Liver cirrhosis is a dangerous premalignant condition with an increasing incidence of genetic aberrations and an elevated risk of HCC[32,33]. HCC patients tend to present a distempered gut microbiota and abnormal metabolites[34]. The butyrate-producing genera were depleted, while lipopolysaccharide (LPS)-producing genera were enriched in liver cirrhosis and HCC patients, and Clostridioides abundance was generally observed to be positively related to the tumor size of HCC[35]. In another study, Bacteroides, Lachnospiracea incertae sedis, and Clostridium XIVa were enriched in HCC patients, and there was a consistency of positive correlation with the tumor burden[36]. By integrating the clinical characteristics and database analysis, serum bile acids may be the communication mediators between these three genera and the host transcriptome[36]. HCC can be secondary to a number of causes, including HBV, Hepatitis C virus (HCV) and so on. Compared with non-HBV non-HCV HCC, the abundance of Prevotella was much greater in HBV-related HCC group[34]. HBV-related HCC group had higher abundance of pathways related to DNA formation and function (including chaperones and folding catalysts, DNA replication proteins and chromosome), which supported that HBV can impair the normal function of DNA[34].
Additionally, dynamic alteration of gut microbiota is a valuable indicator to predict the prognosis of end-stage liver disease. The richness of Enterococcus was significantly higher in the HBV-related ACLF progression group, while a high abundance of Faecalibacterium was associated with regression (groups were divided according to the model for end-stage liver disease at discharge)[37]; a higher abundance of E. coli is consistent with an increasing level of LPS ligand in the circulation of patients with end-stage liver disease[38-40].

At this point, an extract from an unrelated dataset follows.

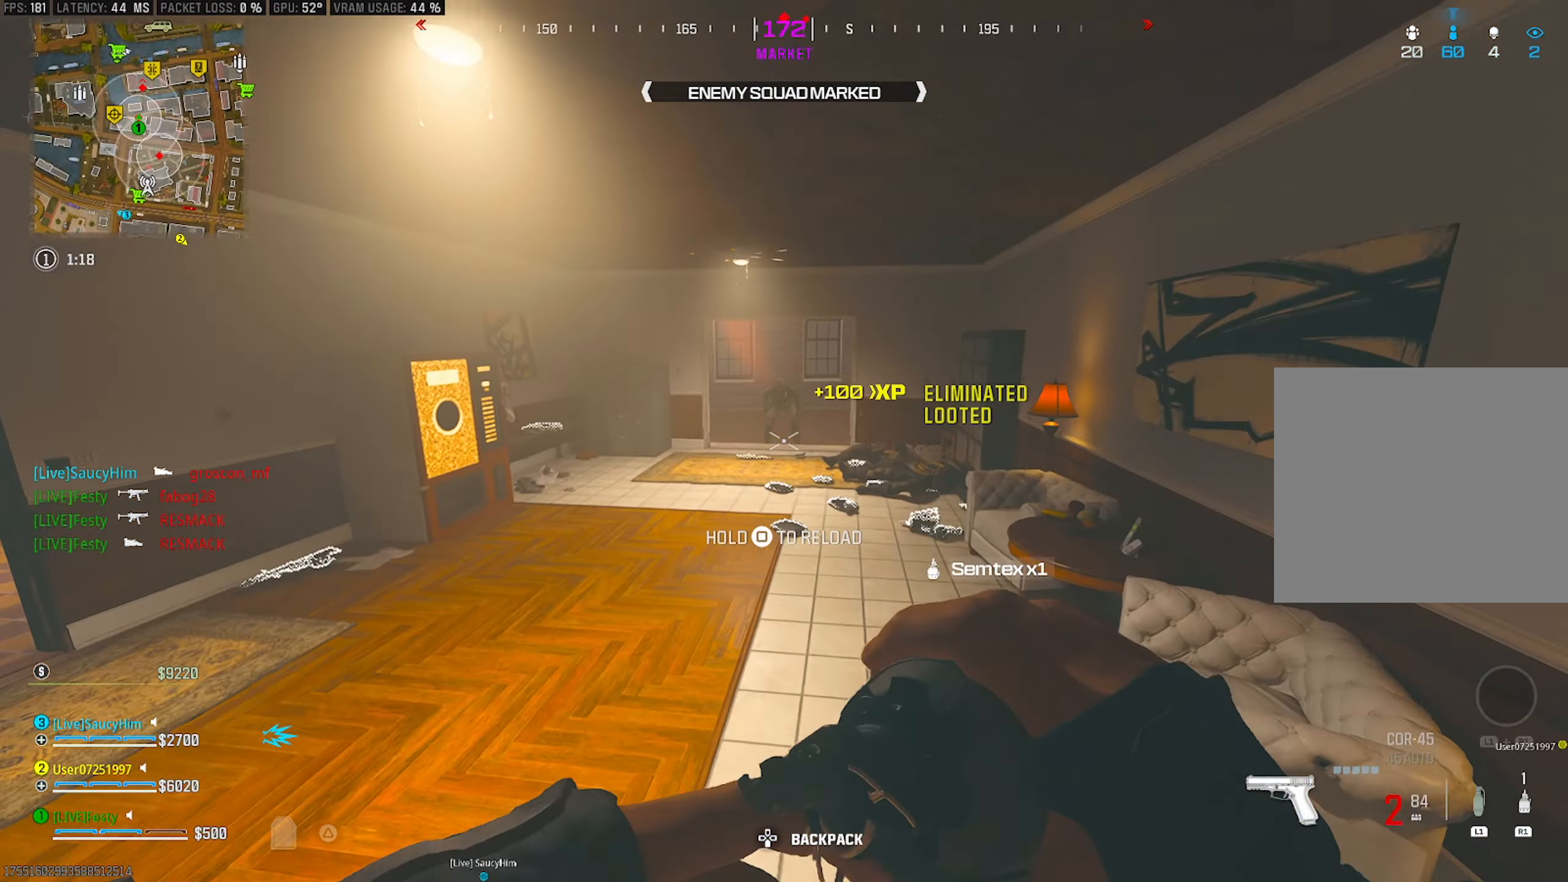
{"dt_ms": 500, "buttons": [], "left_stick": "down-left", "right_stick": "left", "events": [[117, "left_stick", "left"], [217, "left_stick", "down-left"], [217, "right_stick", "right"], [334, "right_stick", "center"], [484, "right_stick", "left"]]}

Liver fibrosis is fibrous scar caused by excess accumulation of ECM[41]. It is driven by the chronic and persistent occurrence of parenchymal injury and the activation of the inflammatory response, followed by a continuous repair reaction and liver fibrogenesis[42]. For HBV infection, liver infringement comes from not only HBV but also gut-derived microbe/antigen translocation and abnormal metabolites.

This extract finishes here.